Given records.
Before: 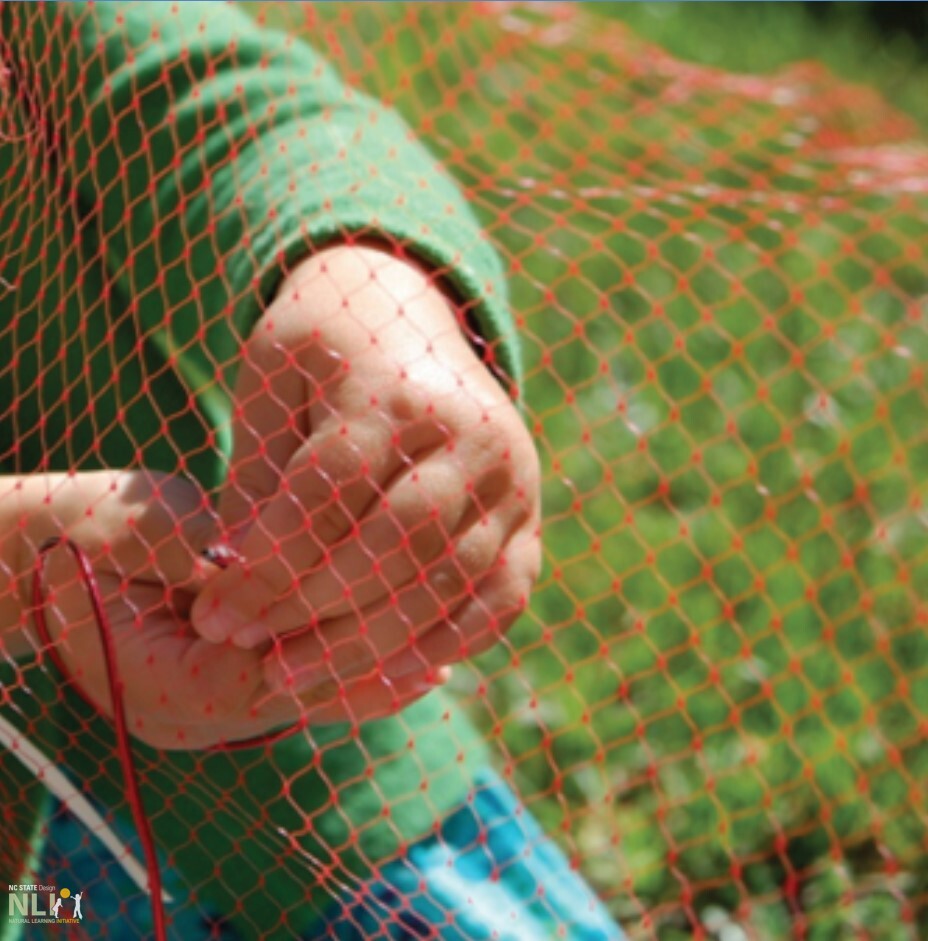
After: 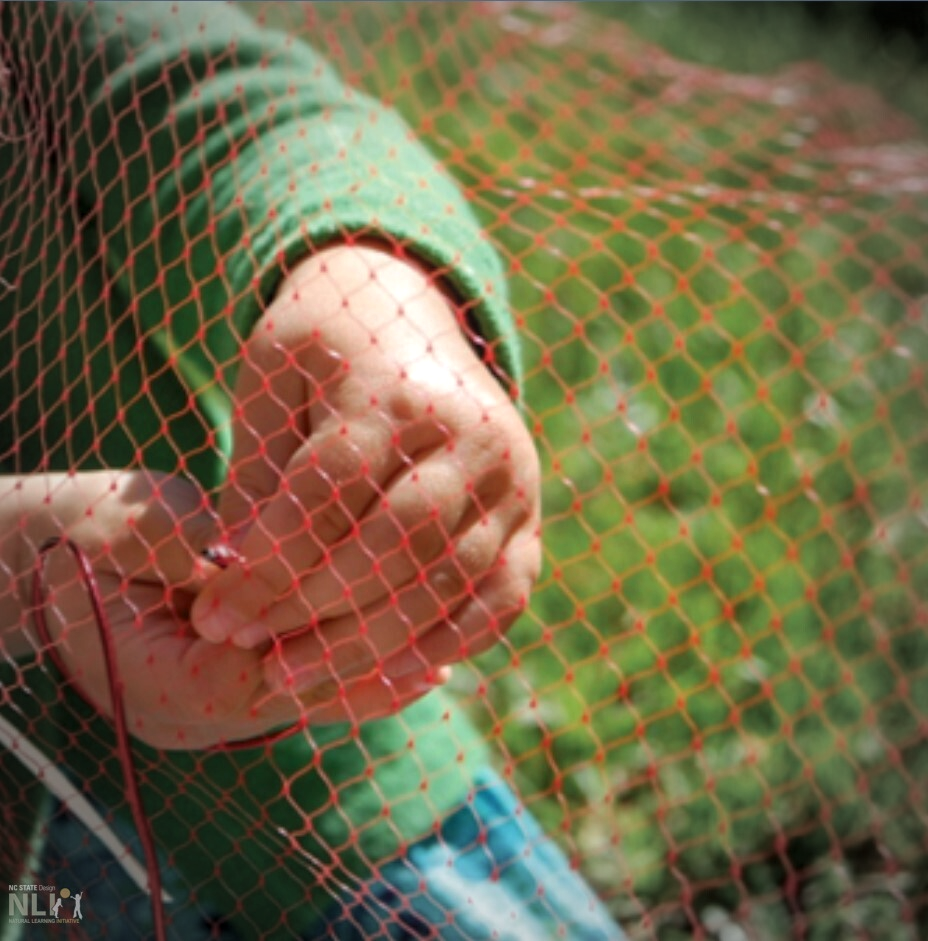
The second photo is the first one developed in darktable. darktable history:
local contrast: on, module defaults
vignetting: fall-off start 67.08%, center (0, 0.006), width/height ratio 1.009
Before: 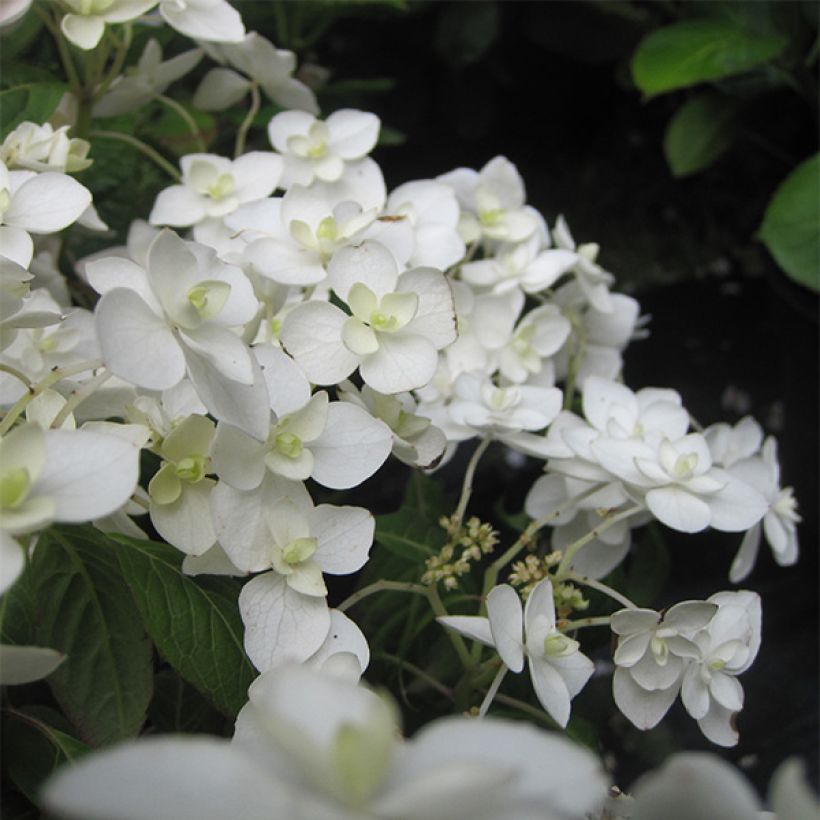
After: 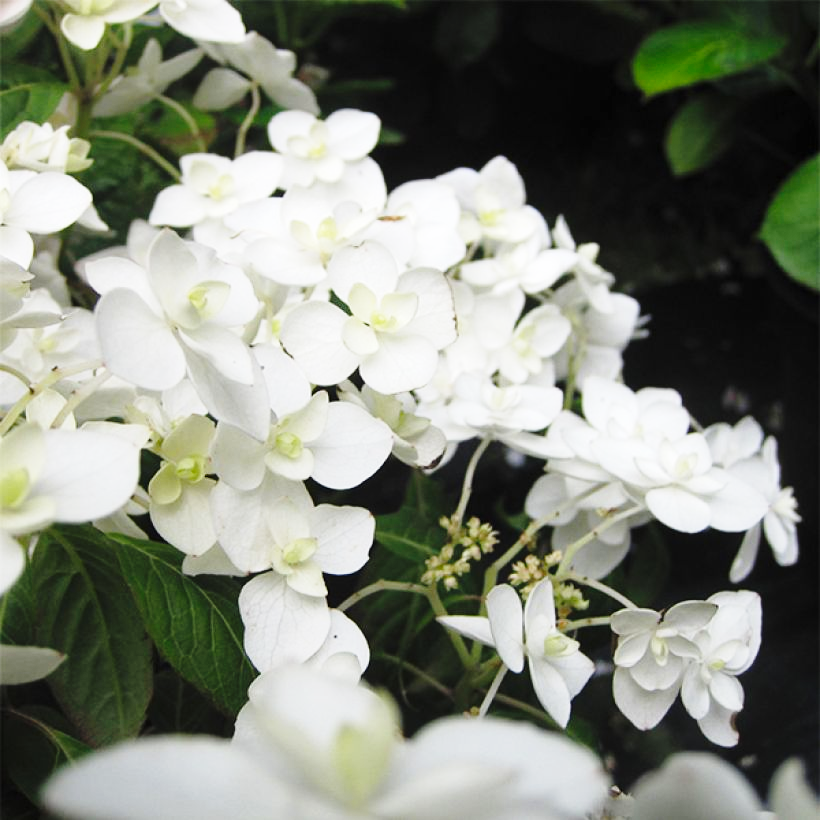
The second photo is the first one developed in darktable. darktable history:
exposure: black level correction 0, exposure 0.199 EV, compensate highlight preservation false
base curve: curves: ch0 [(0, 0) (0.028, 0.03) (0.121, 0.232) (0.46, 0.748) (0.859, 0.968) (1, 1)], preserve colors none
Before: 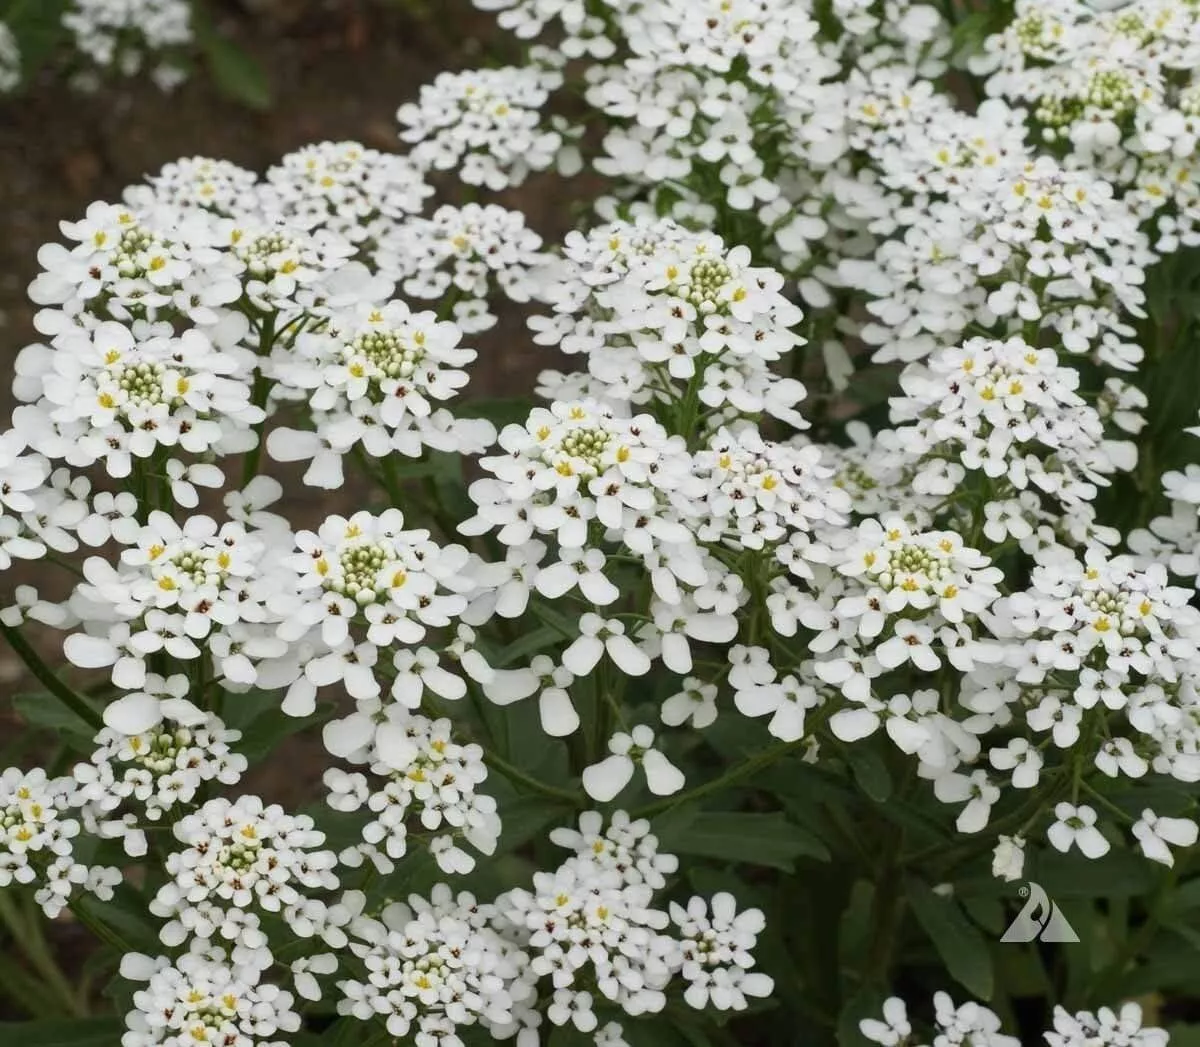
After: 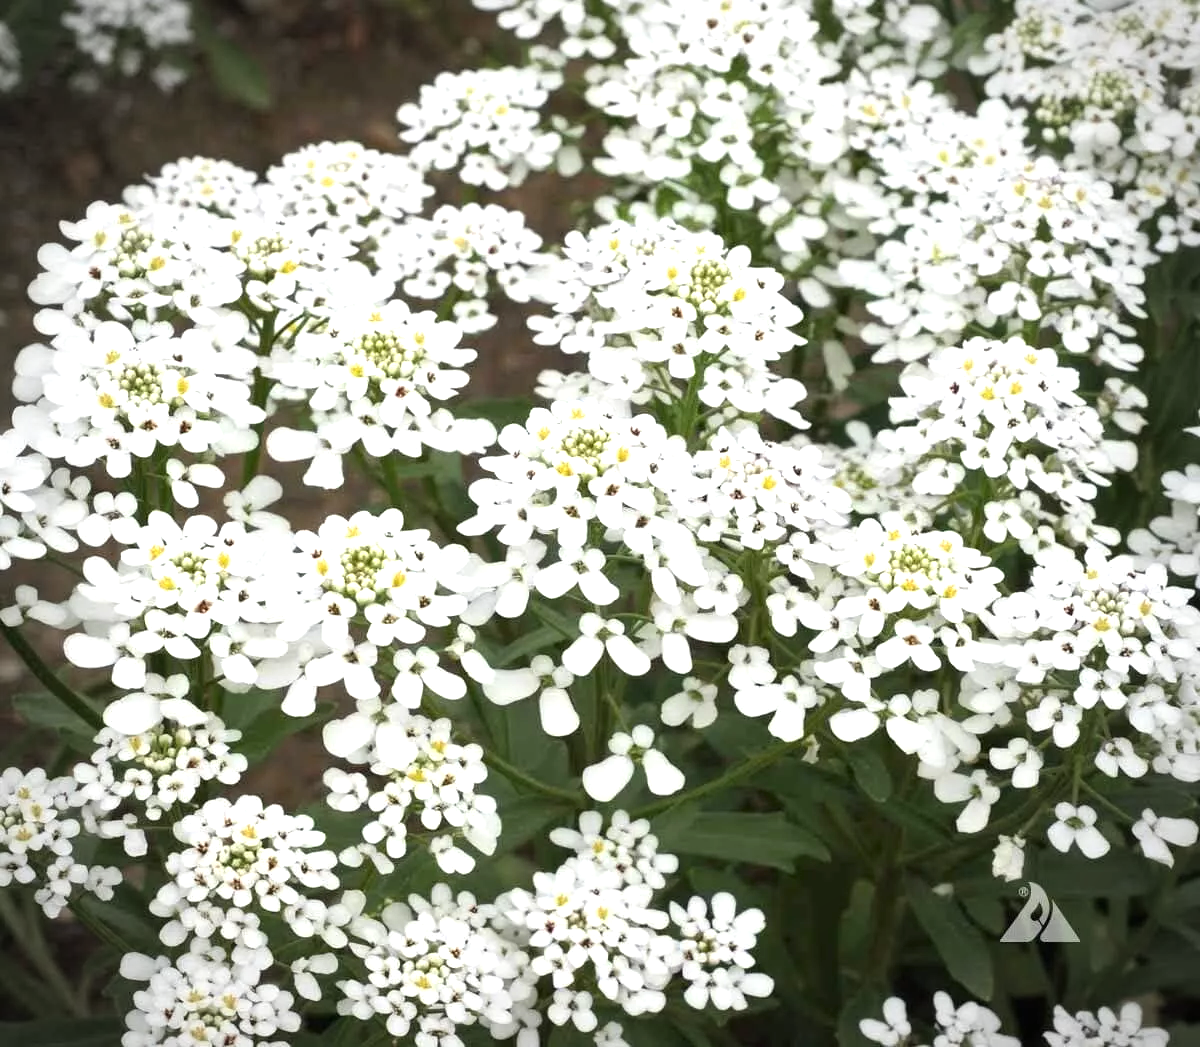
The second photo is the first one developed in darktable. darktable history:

What you need to do. Copy the lines above word for word, but leave out the pictures.

Answer to this problem.
Before: 
After: 
The second photo is the first one developed in darktable. darktable history:
local contrast: on, module defaults
vignetting: fall-off start 67.08%, center (0, 0.006), width/height ratio 1.009
Before: 
After: 
The second photo is the first one developed in darktable. darktable history:
exposure: black level correction 0, exposure 0.199 EV, compensate highlight preservation false
base curve: curves: ch0 [(0, 0) (0.028, 0.03) (0.121, 0.232) (0.46, 0.748) (0.859, 0.968) (1, 1)], preserve colors none
Before: 
After: 
The second photo is the first one developed in darktable. darktable history:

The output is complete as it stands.